* What is expected
Only the lines below from the one containing "sudo make install" through the one containing "SL Survey is Simple Survey Application" belong in the answer, repeated exactly and without pictures.

_ _ _ _ _

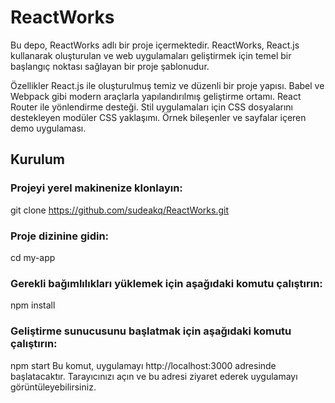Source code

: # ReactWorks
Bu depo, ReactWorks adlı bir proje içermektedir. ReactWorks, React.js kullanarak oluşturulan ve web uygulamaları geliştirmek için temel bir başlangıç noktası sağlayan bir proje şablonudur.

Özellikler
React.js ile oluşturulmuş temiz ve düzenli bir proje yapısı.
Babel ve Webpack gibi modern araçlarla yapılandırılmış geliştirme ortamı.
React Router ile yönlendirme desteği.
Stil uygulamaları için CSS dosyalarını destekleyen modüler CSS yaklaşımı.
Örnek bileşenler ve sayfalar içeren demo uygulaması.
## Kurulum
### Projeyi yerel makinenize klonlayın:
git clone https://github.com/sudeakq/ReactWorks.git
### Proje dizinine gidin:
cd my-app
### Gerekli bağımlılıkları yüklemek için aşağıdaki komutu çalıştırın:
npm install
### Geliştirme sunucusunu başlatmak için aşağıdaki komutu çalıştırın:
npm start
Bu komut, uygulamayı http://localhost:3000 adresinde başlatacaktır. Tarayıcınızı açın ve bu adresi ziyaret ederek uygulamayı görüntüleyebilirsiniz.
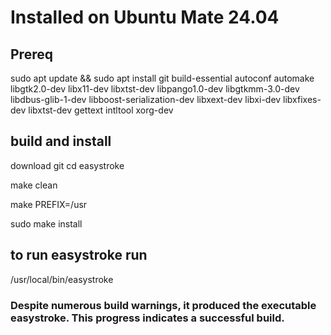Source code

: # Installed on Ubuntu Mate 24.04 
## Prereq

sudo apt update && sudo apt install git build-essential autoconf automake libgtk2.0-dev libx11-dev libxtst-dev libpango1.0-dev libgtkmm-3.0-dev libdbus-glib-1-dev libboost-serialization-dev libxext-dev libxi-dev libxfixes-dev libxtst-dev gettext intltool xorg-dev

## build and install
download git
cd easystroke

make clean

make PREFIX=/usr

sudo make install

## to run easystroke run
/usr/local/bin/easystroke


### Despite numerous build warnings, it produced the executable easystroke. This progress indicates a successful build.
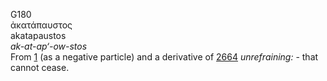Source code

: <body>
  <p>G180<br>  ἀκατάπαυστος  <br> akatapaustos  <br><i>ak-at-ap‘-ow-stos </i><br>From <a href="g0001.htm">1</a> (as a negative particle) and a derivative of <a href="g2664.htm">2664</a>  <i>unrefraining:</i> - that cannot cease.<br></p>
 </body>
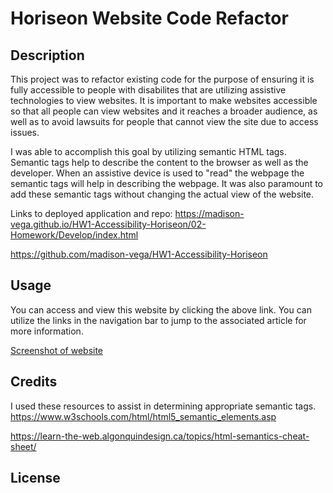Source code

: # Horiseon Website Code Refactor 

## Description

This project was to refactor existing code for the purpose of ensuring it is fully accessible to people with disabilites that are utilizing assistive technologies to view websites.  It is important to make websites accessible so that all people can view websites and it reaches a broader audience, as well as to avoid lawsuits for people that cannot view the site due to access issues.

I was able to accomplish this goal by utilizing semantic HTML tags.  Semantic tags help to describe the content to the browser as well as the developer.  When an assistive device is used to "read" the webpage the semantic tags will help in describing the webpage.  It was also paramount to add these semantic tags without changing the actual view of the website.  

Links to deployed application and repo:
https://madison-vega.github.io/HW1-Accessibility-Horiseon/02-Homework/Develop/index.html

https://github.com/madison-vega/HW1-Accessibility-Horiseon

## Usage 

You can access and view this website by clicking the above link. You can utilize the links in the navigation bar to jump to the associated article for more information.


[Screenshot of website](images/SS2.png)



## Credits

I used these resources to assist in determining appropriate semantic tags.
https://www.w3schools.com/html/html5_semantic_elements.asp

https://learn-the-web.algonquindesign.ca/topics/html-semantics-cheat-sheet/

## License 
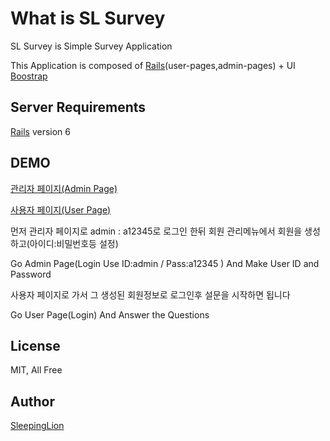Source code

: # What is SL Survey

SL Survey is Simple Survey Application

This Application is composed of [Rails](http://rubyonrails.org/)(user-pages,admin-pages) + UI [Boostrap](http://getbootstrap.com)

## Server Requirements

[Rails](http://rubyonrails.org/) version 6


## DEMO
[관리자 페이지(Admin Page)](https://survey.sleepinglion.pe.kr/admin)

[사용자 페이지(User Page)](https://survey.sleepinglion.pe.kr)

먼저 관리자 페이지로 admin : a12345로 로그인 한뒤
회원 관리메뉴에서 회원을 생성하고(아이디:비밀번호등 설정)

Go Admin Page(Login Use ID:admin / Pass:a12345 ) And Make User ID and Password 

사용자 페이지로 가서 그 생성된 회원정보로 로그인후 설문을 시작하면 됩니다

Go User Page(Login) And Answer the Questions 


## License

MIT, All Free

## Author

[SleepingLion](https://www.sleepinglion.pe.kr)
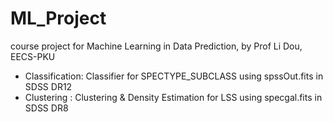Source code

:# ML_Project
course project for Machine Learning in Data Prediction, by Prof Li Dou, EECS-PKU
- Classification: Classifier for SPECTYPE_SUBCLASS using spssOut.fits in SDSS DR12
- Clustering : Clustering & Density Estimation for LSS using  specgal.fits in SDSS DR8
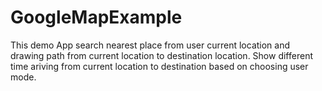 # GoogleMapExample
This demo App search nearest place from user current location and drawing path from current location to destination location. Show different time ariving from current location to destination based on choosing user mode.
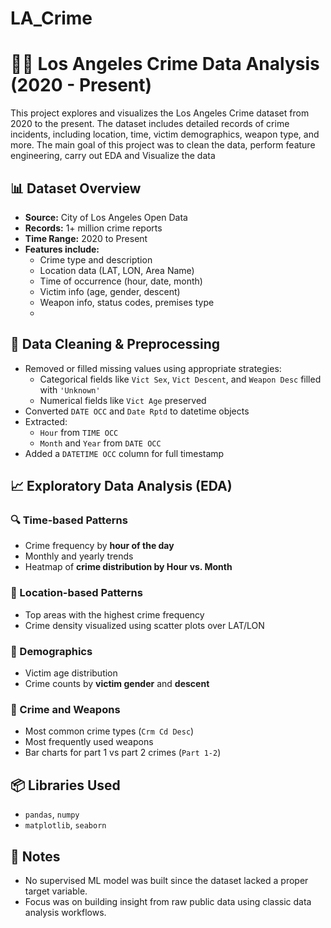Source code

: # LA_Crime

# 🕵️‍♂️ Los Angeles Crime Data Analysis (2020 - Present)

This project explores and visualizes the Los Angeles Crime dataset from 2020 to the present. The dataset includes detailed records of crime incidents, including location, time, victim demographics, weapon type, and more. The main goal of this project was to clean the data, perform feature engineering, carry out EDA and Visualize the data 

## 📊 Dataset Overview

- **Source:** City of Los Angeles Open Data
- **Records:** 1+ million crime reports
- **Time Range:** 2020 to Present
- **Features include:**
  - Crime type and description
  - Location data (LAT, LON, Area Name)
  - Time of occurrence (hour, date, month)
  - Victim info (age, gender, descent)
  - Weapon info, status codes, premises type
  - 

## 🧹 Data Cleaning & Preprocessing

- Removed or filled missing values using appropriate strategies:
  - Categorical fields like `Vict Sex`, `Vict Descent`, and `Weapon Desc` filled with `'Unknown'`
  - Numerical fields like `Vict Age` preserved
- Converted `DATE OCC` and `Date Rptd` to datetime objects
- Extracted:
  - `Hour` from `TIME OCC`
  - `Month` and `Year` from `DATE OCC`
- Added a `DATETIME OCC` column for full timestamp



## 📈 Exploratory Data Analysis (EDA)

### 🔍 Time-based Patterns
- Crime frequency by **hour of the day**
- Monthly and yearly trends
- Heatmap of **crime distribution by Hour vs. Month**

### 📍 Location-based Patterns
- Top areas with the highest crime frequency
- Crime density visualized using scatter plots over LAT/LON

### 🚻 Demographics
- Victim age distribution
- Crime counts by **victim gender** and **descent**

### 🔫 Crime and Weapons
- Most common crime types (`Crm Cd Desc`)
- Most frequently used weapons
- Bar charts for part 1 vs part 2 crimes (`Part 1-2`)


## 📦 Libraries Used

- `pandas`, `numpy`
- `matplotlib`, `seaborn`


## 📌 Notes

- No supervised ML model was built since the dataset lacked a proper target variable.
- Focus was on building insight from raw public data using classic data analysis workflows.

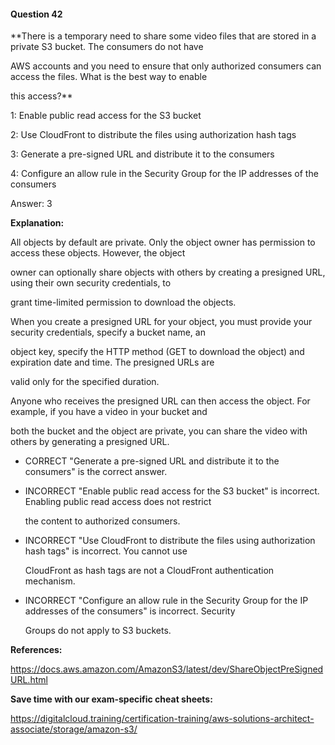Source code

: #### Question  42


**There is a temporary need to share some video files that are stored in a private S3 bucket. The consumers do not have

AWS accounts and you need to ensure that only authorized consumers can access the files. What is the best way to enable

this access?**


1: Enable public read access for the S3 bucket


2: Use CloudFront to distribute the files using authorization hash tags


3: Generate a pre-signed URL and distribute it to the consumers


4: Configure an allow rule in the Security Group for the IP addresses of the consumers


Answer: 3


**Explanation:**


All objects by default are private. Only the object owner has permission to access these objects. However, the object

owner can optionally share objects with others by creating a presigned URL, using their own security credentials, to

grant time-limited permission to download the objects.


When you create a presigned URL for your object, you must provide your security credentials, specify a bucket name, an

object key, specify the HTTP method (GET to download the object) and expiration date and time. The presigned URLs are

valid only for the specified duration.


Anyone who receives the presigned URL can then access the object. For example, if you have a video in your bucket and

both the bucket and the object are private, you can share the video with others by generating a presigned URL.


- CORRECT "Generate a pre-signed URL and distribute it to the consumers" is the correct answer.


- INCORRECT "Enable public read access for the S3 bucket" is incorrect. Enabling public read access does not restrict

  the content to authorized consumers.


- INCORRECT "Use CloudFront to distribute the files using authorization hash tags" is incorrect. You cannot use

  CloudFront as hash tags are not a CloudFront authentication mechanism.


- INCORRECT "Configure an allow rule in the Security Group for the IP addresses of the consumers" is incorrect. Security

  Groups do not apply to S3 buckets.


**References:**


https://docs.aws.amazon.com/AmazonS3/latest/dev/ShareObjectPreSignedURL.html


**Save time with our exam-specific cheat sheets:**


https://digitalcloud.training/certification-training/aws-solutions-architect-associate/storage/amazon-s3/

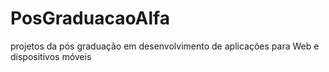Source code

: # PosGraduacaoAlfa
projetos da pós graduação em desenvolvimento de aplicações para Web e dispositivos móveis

_ _ _ _ _

* Result below
sudo make install

## to run easystroke run
/usr/local/bin/easystroke


### Despite numerous build warnings, it produced the executable easystroke. This progress indicates a successful build.
Source code

: <body>
  <p>G180<br>  ἀκατάπαυστος  <br> akatapaustos  <br><i>ak-at-ap‘-ow-stos </i><br>From <a href="g0001.htm">1</a> (as a negative particle) and a derivative of <a href="g2664.htm">2664</a>  <i>unrefraining:</i> - that cannot cease.<br></p>
 </body>
Source code

: # Horiseon Website Code Refactor 

## Description

This project was to refactor existing code for the purpose of ensuring it is fully accessible to people with disabilites that are utilizing assistive technologies to view websites.  It is important to make websites accessible so that all people can view websites and it reaches a broader audience, as well as to avoid lawsuits for people that cannot view the site due to access issues.

I was able to accomplish this goal by utilizing semantic HTML tags.  Semantic tags help to describe the content to the browser as well as the developer.  When an assistive device is used to "read" the webpage the semantic tags will help in describing the webpage.  It was also paramount to add these semantic tags without changing the actual view of the website.  

Links to deployed application and repo:
https://madison-vega.github.io/HW1-Accessibility-Horiseon/02-Homework/Develop/index.html

https://github.com/madison-vega/HW1-Accessibility-Horiseon

## Usage 

You can access and view this website by clicking the above link. You can utilize the links in the navigation bar to jump to the associated article for more information.


[Screenshot of website](images/SS2.png)



## Credits

I used these resources to assist in determining appropriate semantic tags.
https://www.w3schools.com/html/html5_semantic_elements.asp

https://learn-the-web.algonquindesign.ca/topics/html-semantics-cheat-sheet/

## License 
Source code

: # What is SL Survey

SL Survey is Simple Survey Application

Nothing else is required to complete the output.